#### Exercise data:
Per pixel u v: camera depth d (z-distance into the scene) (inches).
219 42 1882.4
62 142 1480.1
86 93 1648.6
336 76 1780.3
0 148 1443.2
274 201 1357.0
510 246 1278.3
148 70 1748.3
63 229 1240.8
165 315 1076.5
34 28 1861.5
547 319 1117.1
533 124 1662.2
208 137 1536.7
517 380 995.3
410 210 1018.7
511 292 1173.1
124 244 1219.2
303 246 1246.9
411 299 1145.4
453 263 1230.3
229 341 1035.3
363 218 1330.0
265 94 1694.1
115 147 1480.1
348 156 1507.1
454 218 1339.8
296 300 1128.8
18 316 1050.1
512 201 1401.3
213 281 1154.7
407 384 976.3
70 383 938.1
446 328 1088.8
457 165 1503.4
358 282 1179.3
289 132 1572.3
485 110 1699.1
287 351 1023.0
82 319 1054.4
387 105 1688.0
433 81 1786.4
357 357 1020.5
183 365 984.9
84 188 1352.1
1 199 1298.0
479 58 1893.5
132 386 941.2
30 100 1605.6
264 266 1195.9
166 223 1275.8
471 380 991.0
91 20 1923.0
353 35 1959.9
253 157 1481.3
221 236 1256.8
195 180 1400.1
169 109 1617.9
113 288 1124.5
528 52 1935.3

#### Task item:
From the data above, extract every line in its exact form.

#### Task answer:
Per pixel u v: camera depth d (z-distance into the scene) (inches).
219 42 1882.4
62 142 1480.1
86 93 1648.6
336 76 1780.3
0 148 1443.2
274 201 1357.0
510 246 1278.3
148 70 1748.3
63 229 1240.8
165 315 1076.5
34 28 1861.5
547 319 1117.1
533 124 1662.2
208 137 1536.7
517 380 995.3
410 210 1018.7
511 292 1173.1
124 244 1219.2
303 246 1246.9
411 299 1145.4
453 263 1230.3
229 341 1035.3
363 218 1330.0
265 94 1694.1
115 147 1480.1
348 156 1507.1
454 218 1339.8
296 300 1128.8
18 316 1050.1
512 201 1401.3
213 281 1154.7
407 384 976.3
70 383 938.1
446 328 1088.8
457 165 1503.4
358 282 1179.3
289 132 1572.3
485 110 1699.1
287 351 1023.0
82 319 1054.4
387 105 1688.0
433 81 1786.4
357 357 1020.5
183 365 984.9
84 188 1352.1
1 199 1298.0
479 58 1893.5
132 386 941.2
30 100 1605.6
264 266 1195.9
166 223 1275.8
471 380 991.0
91 20 1923.0
353 35 1959.9
253 157 1481.3
221 236 1256.8
195 180 1400.1
169 109 1617.9
113 288 1124.5
528 52 1935.3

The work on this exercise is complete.